How to manually add a Domain Account
Tip: To confirm the entered password is correct, click the eye () in the password field to see what you’re typing in plain text. To hide the password, click the eye () again.
- From the dashboard, click on My Company or choose Customer.
- Click Vault.
- Click on Domain Accounts.
- Click on Create Domain Account
- Click Add Manually.
- Fill in the appropriate detail
-
- Enter the email address or username for the Domain account. For a Windows domain account, this would normally be a username.
- Enter a password for the Domain account password.
- Optionally, enter a domain. If the account is an Active Directory (AD) domain account, then enter the AD domain name. If the domain name is blank, then the account will be assumed to be a local/computer account (as opposed to an AD account). You could also enter the name of the computer to limit it a particular computer.
-
- Active Directory (AD) accounts
- Local Accounts (computer accounts)
Repeat these steps for each tenant where a domain account is to be added.
Now that the new domain account has been created, you’ll need to assign it to a group for use. Refer to How do I add, edit, or delete an access group?
How to edit a domain account
Editing domain account is limited to the type of account that was added.
- A domain account created from a synced directory you can update the password rotation frequency or enable/disable password rotation.
- A manually created domain account, you can update the domain account, password, and domain.
- From the dashboard, click on My Company or choose Customer.
- Click Vault.
- Click on Domain Accounts.
- Click the edit pencil at the end of the row for the domain account to be edited.
- Make the edits you want.
- Click Edit Domain Account.
How to disable domain accounts
- From the dashboard, click on My Company or choose Customer.
- Click Vault.
- Click on Domain Accounts.
- In the displayed list of domain accounts, find the ones you want to disable. Check the box at the beginning of each row.
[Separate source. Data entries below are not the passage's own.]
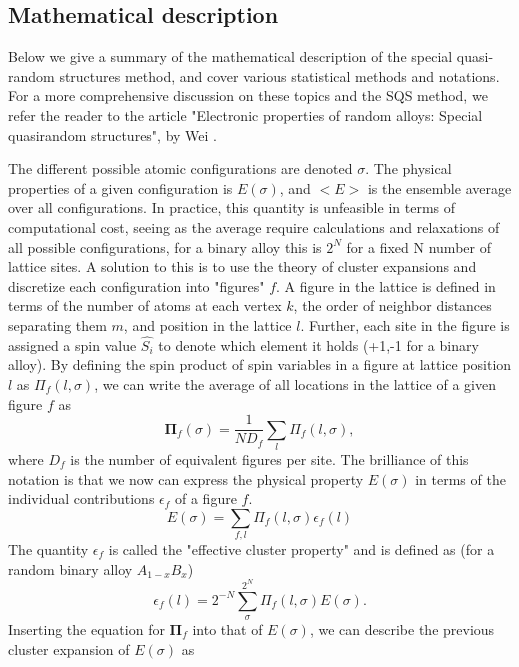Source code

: \subsection{Mathematical description}

Below we give a summary of the mathematical description of the special quasi-random structures method, and cover various statistical methods and notations. For a more comprehensive discussion on these topics and the SQS method, we refer the reader to the article "Electronic properties of random alloys: Special quasirandom structures", by Wei \cite{sqsfull}.  

The different possible atomic configurations are denoted $\sigma$. The physical properties of a given configuration is $E(\sigma)$, and $<E>$ is the ensemble average over all configurations. In practice, this quantity is unfeasible in terms of computational cost, seeing as the average require calculations and relaxations of all possible configurations, for a binary alloy this is $2^N$ for a fixed N number of lattice sites. A solution to this is to use the theory of cluster expansions and discretize each configuration into "figures" $f$. A figure in the lattice is defined in terms of the number of atoms at each vertex $k$, the order of neighbor distances separating them $m$, and position in the lattice $l$. Further, each site in the figure is assigned a spin value $\hat{S_i}$ to denote which element it holds (+1,-1 for a binary alloy). By defining the spin product of spin variables in a figure at lattice position $l$ as $\Pi_f(l, \sigma)$, we can write the average of all locations in the lattice of a given figure $f$ as
\begin{equation}
    \boldsymbol{\Pi}_f(\sigma) = \frac{1}{ND_f} \sum_l \Pi_f (l,\sigma),
\end{equation}
where $D_f$ is the number of equivalent figures per site. The brilliance of this notation is that we now can express the physical property $E(\sigma)$ in terms of the individual contributions $\epsilon_f$ of a figure $f$.
\begin{equation}
    E(\sigma) = \sum_{f,l} \Pi_f(l, \sigma) \epsilon_f(l)
\end{equation}
The quantity $\epsilon_f$ is called the "effective cluster property" and is defined as (for a random binary alloy $A_{1-x}B_x$)
\begin{equation}
    \epsilon_f(l) = 2^{-N}\sum_\sigma^{2^N} \Pi_f (l,\sigma) E(\sigma).
\end{equation}
Inserting the equation for $\boldsymbol{\Pi}_f$ into that of $E(\sigma)$, we can describe the previous cluster expansion of $E(\sigma)$ as
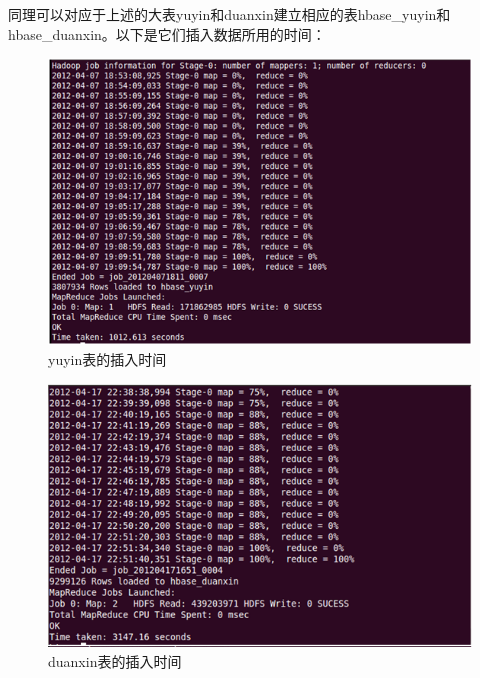 同理可以对应于上述的大表yuyin和duanxin建立相应的表hbase\_yuyin和hbase\_duanxin。以下是它们插入数据所用的时间：
\clearpage

\begin{figure}[!ht]
\centering
\includegraphics[scale=0.8]{photo/insert-yuyin-hbase.png} 
\caption{yuyin表的插入时间}
\end{figure} 

\begin{figure}[!ht]
\centering
\includegraphics[scale=0.8]{photo/insert-duanxin-hbase.png}
\caption{duanxin表的插入时间}
\end{figure}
- Click the actions menu located above the table.
- Click Disable Domain Account.
Repeat steps 4 to 6 for each tenant domain account that is to be disabled.
How to enable domain accounts
- From the dashboard, click on My Company or choose Customer.
- Click Vault.
- Click on Domain Accounts.
- In the displayed list of domain accounts, find the ones you want to enable. Check the box at the beginning of each row.
- Click the actions menu located above the table.
- Click Enable Domain Account.
Repeat steps 4 to 6 for each tenant domain account that is to be (re)enabled.
How to delete domain accounts
Deleting a domain account will remove it from any associated elevated access assignment, which will require the group to be updated.
Once a domain account has been deleted the action cannot be undone.
- From the dashboard, click on My Company or choose Customer.
- Click Vault.
- Click on Domain Accounts.
- In the displayed list of domain accounts, find the ones you want to delete. Check the box at the beginning of each row.
- Click the actions menu located above the table.
- Click Delete Domain Account.
Repeat steps 4 to 6 for each tenant domain account that is to be deleted.